### Records from a dataset

*** Begin section ***

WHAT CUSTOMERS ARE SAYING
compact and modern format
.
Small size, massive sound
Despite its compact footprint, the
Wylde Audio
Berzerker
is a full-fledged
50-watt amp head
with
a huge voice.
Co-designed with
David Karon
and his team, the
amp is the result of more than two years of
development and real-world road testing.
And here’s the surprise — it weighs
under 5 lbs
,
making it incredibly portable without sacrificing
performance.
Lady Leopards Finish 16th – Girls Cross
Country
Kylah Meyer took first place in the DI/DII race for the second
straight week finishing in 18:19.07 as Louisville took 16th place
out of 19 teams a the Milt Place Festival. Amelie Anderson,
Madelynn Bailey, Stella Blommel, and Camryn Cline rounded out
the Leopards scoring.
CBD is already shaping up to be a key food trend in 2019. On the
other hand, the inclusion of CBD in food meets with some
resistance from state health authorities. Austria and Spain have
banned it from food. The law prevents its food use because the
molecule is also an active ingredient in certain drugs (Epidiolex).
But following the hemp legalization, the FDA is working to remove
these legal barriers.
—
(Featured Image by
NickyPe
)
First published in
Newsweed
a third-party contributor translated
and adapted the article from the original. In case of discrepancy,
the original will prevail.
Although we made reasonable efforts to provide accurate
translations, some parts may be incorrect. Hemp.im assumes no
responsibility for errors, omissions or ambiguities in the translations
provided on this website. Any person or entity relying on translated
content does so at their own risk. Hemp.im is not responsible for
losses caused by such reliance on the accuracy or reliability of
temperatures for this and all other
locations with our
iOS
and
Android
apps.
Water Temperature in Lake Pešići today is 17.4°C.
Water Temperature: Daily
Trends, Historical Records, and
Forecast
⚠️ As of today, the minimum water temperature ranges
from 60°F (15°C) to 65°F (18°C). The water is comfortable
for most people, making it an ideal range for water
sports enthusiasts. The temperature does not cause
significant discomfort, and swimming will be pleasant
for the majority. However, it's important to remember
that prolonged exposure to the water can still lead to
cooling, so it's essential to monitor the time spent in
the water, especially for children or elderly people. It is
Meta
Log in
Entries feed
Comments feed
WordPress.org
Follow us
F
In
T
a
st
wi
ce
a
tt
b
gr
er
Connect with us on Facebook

*** End section ***

### Task objective
Reproduce the lines above without any change. Begin with the first line and stop after the one containing "But following the".

### Expected answer
WHAT CUSTOMERS ARE SAYING
compact and modern format
.
Small size, massive sound
Despite its compact footprint, the
Wylde Audio
Berzerker
is a full-fledged
50-watt amp head
with
a huge voice.
Co-designed with
David Karon
and his team, the
amp is the result of more than two years of
development and real-world road testing.
And here’s the surprise — it weighs
under 5 lbs
,
making it incredibly portable without sacrificing
performance.
Lady Leopards Finish 16th – Girls Cross
Country
Kylah Meyer took first place in the DI/DII race for the second
straight week finishing in 18:19.07 as Louisville took 16th place
out of 19 teams a the Milt Place Festival. Amelie Anderson,
Madelynn Bailey, Stella Blommel, and Camryn Cline rounded out
the Leopards scoring.
CBD is already shaping up to be a key food trend in 2019. On the
other hand, the inclusion of CBD in food meets with some
resistance from state health authorities. Austria and Spain have
banned it from food. The law prevents its food use because the
molecule is also an active ingredient in certain drugs (Epidiolex).
But following the hemp legalization, the FDA is working to remove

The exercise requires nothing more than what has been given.